Some of the greatest names in Pittsburgh basketball history began their careers in some capacity at the Ammon Recreation Center on Bedford Avenue in the Hill District, and yesterday many of them gathered for two reasons -- to be honored as "Ammon legends" as well as to celebrate the reopening of the historic building.
The building, which had been run by the city of Pittsburgh until 2004, had been kept open by a cooperative effort of a number of groups and spearheaded by Macedonia Baptist Church until last year when a lack of funds forced it to close its doors.
But thanks in large part to the efforts of Pittsburgh Parks and Recreation Director Duane Ashley and Councilwoman Tonya Payne and with the blessing of Mayor Luke Ravenstahl, $200,000 in funding was secured within the budget to remodel the building and open it once again.

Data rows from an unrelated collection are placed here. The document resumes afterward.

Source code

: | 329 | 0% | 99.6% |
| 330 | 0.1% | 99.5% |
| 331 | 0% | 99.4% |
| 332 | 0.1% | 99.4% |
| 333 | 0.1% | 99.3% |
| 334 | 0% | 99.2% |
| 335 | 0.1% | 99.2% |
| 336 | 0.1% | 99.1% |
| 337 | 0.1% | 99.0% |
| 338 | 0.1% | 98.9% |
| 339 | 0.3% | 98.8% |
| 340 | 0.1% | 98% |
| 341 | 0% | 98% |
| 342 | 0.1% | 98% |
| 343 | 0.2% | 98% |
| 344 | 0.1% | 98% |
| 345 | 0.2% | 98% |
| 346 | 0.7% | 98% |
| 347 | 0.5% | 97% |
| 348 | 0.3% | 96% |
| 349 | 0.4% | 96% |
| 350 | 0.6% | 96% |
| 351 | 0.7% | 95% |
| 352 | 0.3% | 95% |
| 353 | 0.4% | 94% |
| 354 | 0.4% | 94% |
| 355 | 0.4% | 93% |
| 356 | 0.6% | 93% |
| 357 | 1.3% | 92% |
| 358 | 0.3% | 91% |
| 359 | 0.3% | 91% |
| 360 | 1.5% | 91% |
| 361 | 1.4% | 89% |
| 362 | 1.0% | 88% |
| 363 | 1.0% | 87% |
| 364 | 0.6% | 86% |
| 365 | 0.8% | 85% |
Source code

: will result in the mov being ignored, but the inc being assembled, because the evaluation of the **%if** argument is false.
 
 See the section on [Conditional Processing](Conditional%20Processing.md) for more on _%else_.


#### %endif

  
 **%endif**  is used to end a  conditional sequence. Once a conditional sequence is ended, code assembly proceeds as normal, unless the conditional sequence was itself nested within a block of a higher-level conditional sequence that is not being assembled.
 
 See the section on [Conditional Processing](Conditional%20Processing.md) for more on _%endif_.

With the construction last year of the adjacent Josh Gibson Field, which was built with $100,000 in city money and $300,000 from the Pirates, along with the refurbishing of the Ammon outdoor pool, the remodeling of the Ammon building means that the center will remain a central place for recreation in the Hill District.
"This center has been a part of this community since 1940 and it has been through some great times but also some very trying times," said Ravenstahl, who was one of several speakers to address a large crowd inside the gymnasium.
"The project, between the field and the pool and the facility, cost about $600,000, and some people might ask me why we'd spend that much money on recreation facilities, but I believe that is money that we're investing in young people's lives.
"I grew up in the city, I benefited greatly from recreation programs and I was always involved in sports, and the things you learn from them can be life lessons. And I know that I would not be where I am today had it not been for my involvement with recreation programs growing up here in the city."
While part of the ceremony was dedicated to the reopening of the center, a major reason for the gathered crowd was the "celebration of legends" ceremony, which included the unveiling of a banner commemorating each honored individual's high school jersey.
Among the many "legends" honored were former Pitt stars Darrelle Porter, Sam Clancy and DeJuan Blair as well as all-time Pittsburgh greats such as the late Robert "Jeep" Kelley, Petey Gibson, Major Harris, Warner Macklin, Karen Hall, Maurice Lucas and Darrick Suber.
In all, 18 people were honored and will have their banners hanging in the newly remodeled gym forever.
"I'm only 19. I don't think I am old enough to be a legend," joked Blair, who was one of three of the honorees who spoke to the crowd.
Pitt coach Jamie Dixon, who was the guest speaker, said it was an honor to be a part of the program, especially since he has heard so much about the history of Pittsburgh basketball and all of the legends, and that this gave him a chance to meet some of them.
"I had met some of these guys before," Dixon said. "I always get frustrated when I hear stories about what it used to be around here in terms of basketball because, as the Pitt coach, I wish it still was. But I think down the road here it can be a great place for basketball once again, and DeJuan is a guy who could very well be looked at down the road as the one who got it back started again.
"I had no idea all of these guys were going to be here. This was just something special. And like I said, I'm just humbled that they'd ask me to be a part of it."